Natürlich gehen Deaton und Case auch der Frage nach, wo die Gründe für die Verzweiflung liegen – und was gegen sie getan werden könnte. Zunächst, so der Vorschlag, muss der amerikanische Arbeitsmarkt anders organisiert werden. Die klassischen sozialliberalen Reformmassnahmen – höhere Bildungsinvestitionen, höhere Qualifikation für Niedrigqualifizierte – betrachten Case und Deaton als Illusion. «Wir haben gewiss nichts gegen Bildung», schreiben sie. «Aber wir akzeptieren die implizite Grundvoraussetzung nicht, dass Menschen nutzlos sind für die Wirtschaft, solange sie keinen höheren Abschluss haben. Menschen mit niedrigem Qualifikationsgrad dürfen ganz bestimmt nicht als Bürger zweiter Klasse behandelt werden.»
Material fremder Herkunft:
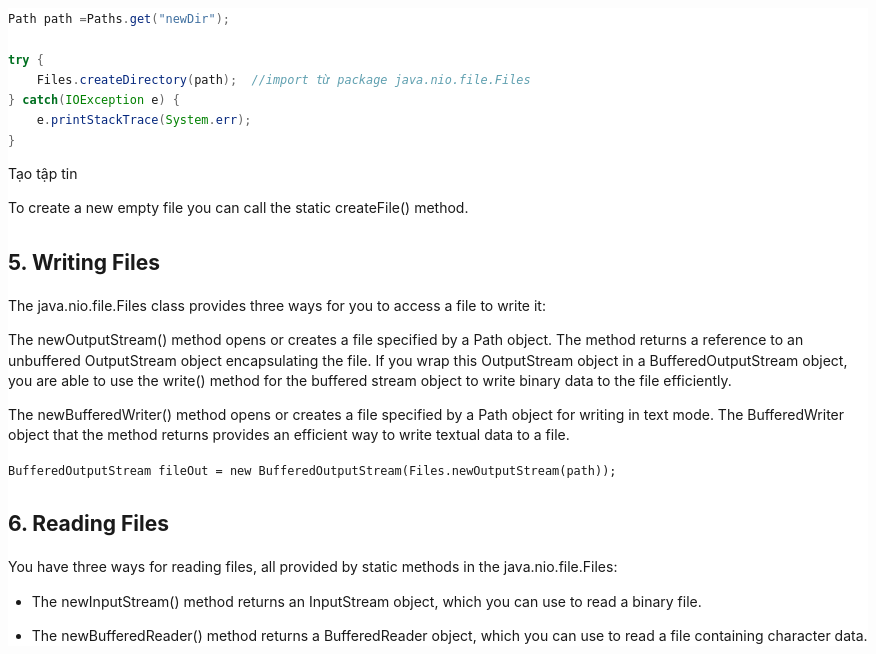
 ```java
Path path =Paths.get("newDir");

try {
    Files.createDirectory(path);  //import từ package java.nio.file.Files
} catch(IOException e) {
    e.printStackTrace(System.err);
}
```


Tạo tập tin

To create a new empty file you can call the static createFile() method.

## 5. Writing Files
The java.nio.file.Files class provides three ways for you to access a file to write it:

The newOutputStream() method opens or creates a file specified by a Path object. The method returns a reference to an unbuffered OutputStream object encapsulating the file. If you wrap this OutputStream object in a BufferedOutputStream object, you are able to use the write() method for the buffered stream object to write binary data to the file efficiently.

The newBufferedWriter() method opens or creates a file specified by a Path object for writing in text mode. The BufferedWriter object that the method returns provides an efficient way to write textual data to a file.

```
BufferedOutputStream fileOut = new BufferedOutputStream(Files.newOutputStream(path));
```

## 6. Reading Files

You have three ways for reading files, all provided by static methods in the java.nio.file.Files:

- The newInputStream() method returns an InputStream object, which you can use to read a binary file.

- The newBufferedReader() method returns a BufferedReader object, which you can use to
read a file containing character data.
Zweitens muss verhindert werden, dass das politische System der USA sich vollständig den wirtschaftlichen Oligopolen und den Reichtumseliten unterwirft. Warum hat man die Interessen der Pharmaindustrie geschützt – und jahrelang einfach zugesehen, wie sich eine vernichtende Opioid-Epidemie entwickelt? Warum sind so weite Bereiche der US-Wirtschaft kartellisiert, ohne dass die Behörden eingreifen? Es hat eine gigantische Umverteilung von unten nach oben eingesetzt, so Deaton und Case: «Robin Hood soll von den Reichen für die Armen gestohlen haben. Was heute in den USA geschieht, ist inverser Robin Hood, von den Armen für die Reichen. Man könnte es auch Sheriff-of-Nottingham-Umverteilung nennen.»
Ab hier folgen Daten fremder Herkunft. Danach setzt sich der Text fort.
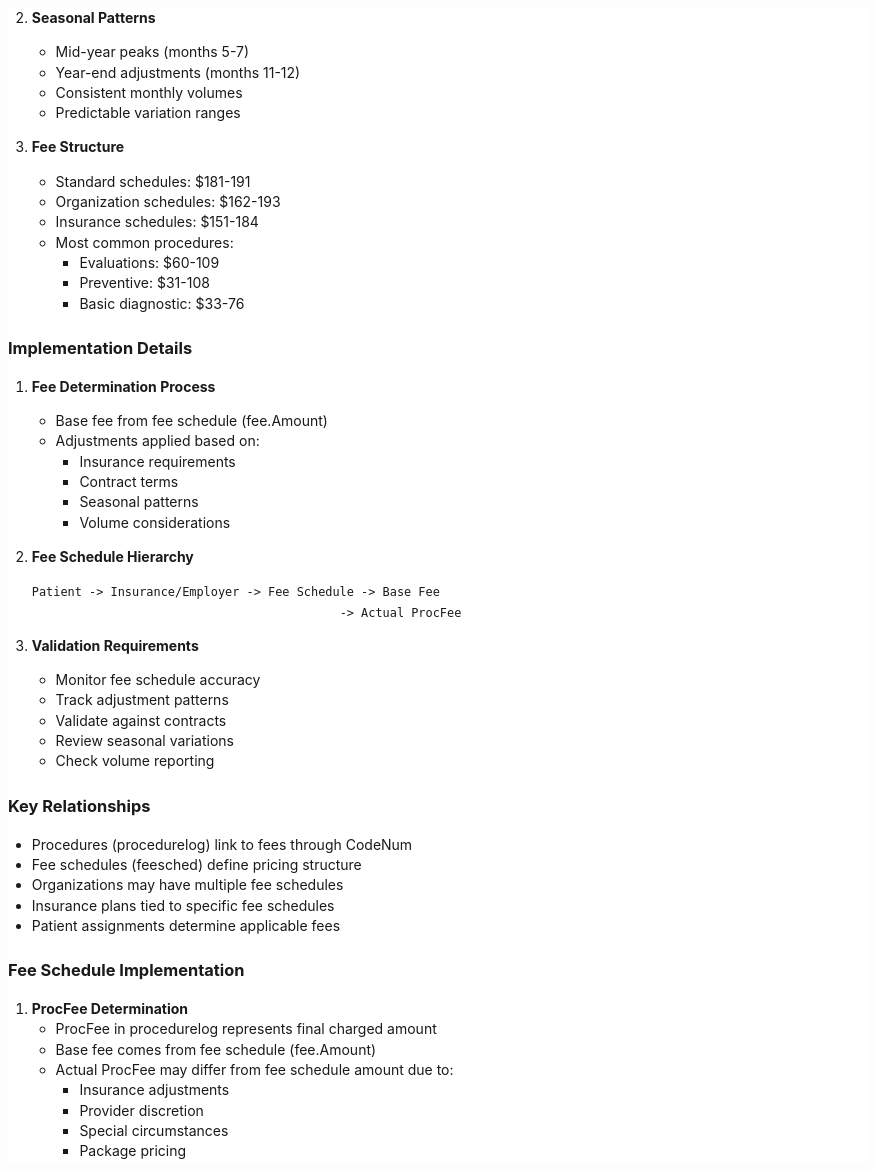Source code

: 2. **Seasonal Patterns**
   - Mid-year peaks (months 5-7)
   - Year-end adjustments (months 11-12)
   - Consistent monthly volumes
   - Predictable variation ranges

3. **Fee Structure**
   - Standard schedules: $181-191
   - Organization schedules: $162-193
   - Insurance schedules: $151-184
   - Most common procedures:
     * Evaluations: $60-109
     * Preventive: $31-108
     * Basic diagnostic: $33-76

### Implementation Details

1. **Fee Determination Process**
   - Base fee from fee schedule (fee.Amount)
   - Adjustments applied based on:
     * Insurance requirements
     * Contract terms
     * Seasonal patterns
     * Volume considerations

2. **Fee Schedule Hierarchy**
   ```
   Patient -> Insurance/Employer -> Fee Schedule -> Base Fee
                                              -> Actual ProcFee
   ```

3. **Validation Requirements**
   - Monitor fee schedule accuracy
   - Track adjustment patterns
   - Validate against contracts
   - Review seasonal variations
   - Check volume reporting

### Key Relationships
- Procedures (procedurelog) link to fees through CodeNum
- Fee schedules (feesched) define pricing structure
- Organizations may have multiple fee schedules
- Insurance plans tied to specific fee schedules
- Patient assignments determine applicable fees

### Fee Schedule Implementation

1. **ProcFee Determination**
   - ProcFee in procedurelog represents final charged amount
   - Base fee comes from fee schedule (fee.Amount)
   - Actual ProcFee may differ from fee schedule amount due to:
     * Insurance adjustments
     * Provider discretion
     * Special circumstances
     * Package pricing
Schliesslich und endlich muss das amerikanische Gesundheitssystem vollkommen reformiert werden, welches das mit Abstand teuerste der Welt ist, die Volkswirtschaft schwer belastet, der breiten Bevölkerung eine grotesk miserable Versorgung bietet und eigentlich nur einen Zweck zufriedenstellend erfüllt: Ärzten, Spitalketten und der Pharma höhere Gewinne zu verschaffen als in jedem anderen Land der Welt. Die Gesundheitsversorgung ist der Kulminationspunkt aller systemischen Absurditäten der amerikanischen Gesellschaft. Und jetzt soll es Covid-19 bewältigen.
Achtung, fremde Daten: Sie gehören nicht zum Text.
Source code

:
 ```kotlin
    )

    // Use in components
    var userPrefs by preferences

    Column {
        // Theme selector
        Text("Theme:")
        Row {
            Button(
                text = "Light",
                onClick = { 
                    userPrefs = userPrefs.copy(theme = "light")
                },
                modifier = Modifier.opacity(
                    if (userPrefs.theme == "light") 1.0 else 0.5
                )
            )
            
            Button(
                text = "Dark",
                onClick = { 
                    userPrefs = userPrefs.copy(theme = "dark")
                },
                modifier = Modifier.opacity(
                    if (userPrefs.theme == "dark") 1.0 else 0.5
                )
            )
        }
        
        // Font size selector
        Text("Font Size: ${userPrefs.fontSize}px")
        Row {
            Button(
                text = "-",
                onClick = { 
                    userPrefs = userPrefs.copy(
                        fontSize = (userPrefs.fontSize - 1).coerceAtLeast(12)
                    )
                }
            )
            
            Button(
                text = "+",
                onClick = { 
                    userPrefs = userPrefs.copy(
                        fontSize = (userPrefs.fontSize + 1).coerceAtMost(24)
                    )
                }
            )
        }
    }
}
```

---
«Tode aus Verzweiflung» wurde vor der Corona-Krise verfasst. Die Autorinnen haben sicherlich nicht damit gerechnet, dass ihre rabenschwarze Bestandsaufnahme der amerikanischen Verhältnisse so schnell eine so dramatische Bestätigung bekommen würde. Sie lassen trotz allem eine optimistische Note erklingen: «Wir hoffen, dass dieses Buch dabei helfen wird, wieder die richtige Politik zu machen, um in diesem Jahrhundert wieder dieselben Fortschritte zu erzielen, die auch im letzten Jahrhundert möglich gewesen sind. Die Zukunft des Kapitalismus muss eine Zukunft der Hoffnung und nicht der Verzweiflung sein.»
Hand aufs Herz: Wer könnte dem widersprechen?